• **完成方法**: 请把下面练习文本中从"若要求使用全部的训练集,则忽略此步。"到"标准选择为accuracy。"的这一段重新写出，并将其中的"优化器"一律改称为"优化算法"。

• **练习文本**:
= = = = = = =

当前位置:网站首页>R语言手写数字识别
R语言手写数字识别
2022-07-24 07:07:00 【huiyiiiiii】
目录
1.训练集数据的选择
原数据文件中有60000个个体,要求选择1000个个体进行模型的训练(为了提高训练难度),其余的个体丢弃。有0~9共10种标签,为保证标签的平衡,防止某一种标签的训练集过少而造成训练结果较差,对10种标签进行相同数量的选择,即每种标签选择100个个体作为训练集。具体操作是按照标签将个体分成10类,每一类随机选择100个个体,将选择结果进行合并组成训练集。
若要求使用全部的训练集,则忽略此步。
2.模型的构建
利用keras的模型,是一个多个网络层的线性堆迭,通过向Sequential模型传递一个layer的列表构造。模型有一个784节点的输入层,一个784节点的全连接层,10个节点的输出层。激活函数选择为relu与exponential,损失函数选择为categorical_crossentropy,优化器选择为Nadam。评估标准选择为accuracy。
3.模型训练
每次神经网络的升级是使用了100个样本,这100个样本来自于对1000个样本的抽样。每个epoch包含了10次iteration,一共100个epoch。
4.结果
模型训练结果:
- 没有噪声:测试集上的准确率91.57%。



噪声方差0.1:测试集上的准确率82.41%



噪声方差0.25:测试集上的准确率75.91%。


噪声方差0.5:测试集上的准确率67.37%。


5.代码
rm(list=ls())
##读取图片数据的函数,返回一个数据列表
read_image<-function(filename){
read.filename <- file(filename, "rb")
test<-list()
length(test)<-7
names(test)<-c("magic_number1","magic_number2","number_of_images",
"number_of_rows","number_of_columns","data","label")
test$magic_number1<-readBin(read.filename,integer(),size=4,n=1,endian="big")
test$number_of_images<-readBin(read.filename,integer(),size=4,n=1,endian="big")
test$number_of_rows<-readBin(read.filename,integer(),size=4,n=1,endian="big")
test$number_of_columns<-readBin(read.filename,integer(),size=4,n=1,endian="big")
data<-readBin(read.filename,integer(),size=1,n=test$number_of_images*test$number_of_rows*test$number_of_columns,signed=F,endian="big")
data<-data/255
data<-matrix(data,byrow=T,test$number_of_images,test$number_of_rows*test$number_of_columns)
data<-as.data.frame(data)
test$data<-data
close(read.filename)
return (test)
}
##读取图片标签的函数,返回数据列表
read_label<-function(filename,test){
read.filename <- file(filename, "rb")

= = = = = = =

• **可用数据**:

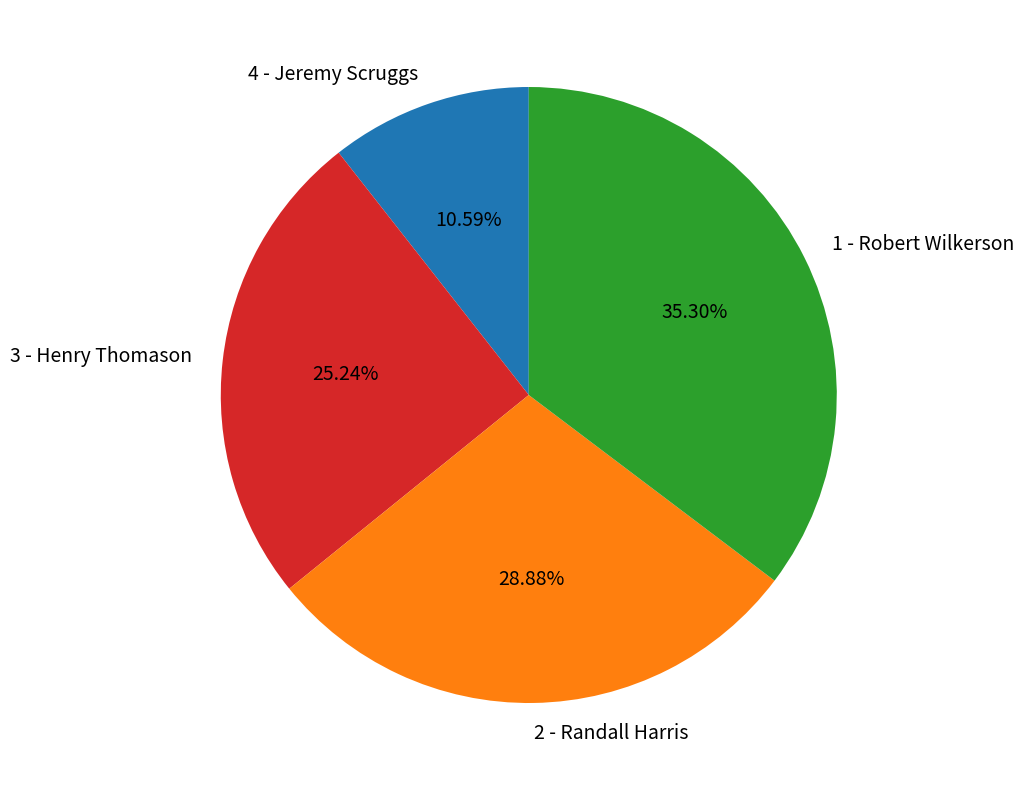

The 1 - Robert Wilkerson slice represents 47% of the pie. True or false?

False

= = = = = = =

• **你的回答**:
若要求使用全部的训练集,则忽略此步。
2.模型的构建
利用keras的模型,是一个多个网络层的线性堆迭,通过向Sequential模型传递一个layer的列表构造。模型有一个784节点的输入层,一个784节点的全连接层,10个节点的输出层。激活函数选择为relu与exponential,损失函数选择为categorical_crossentropy,优化算法选择为Nadam。评估标准选择为accuracy。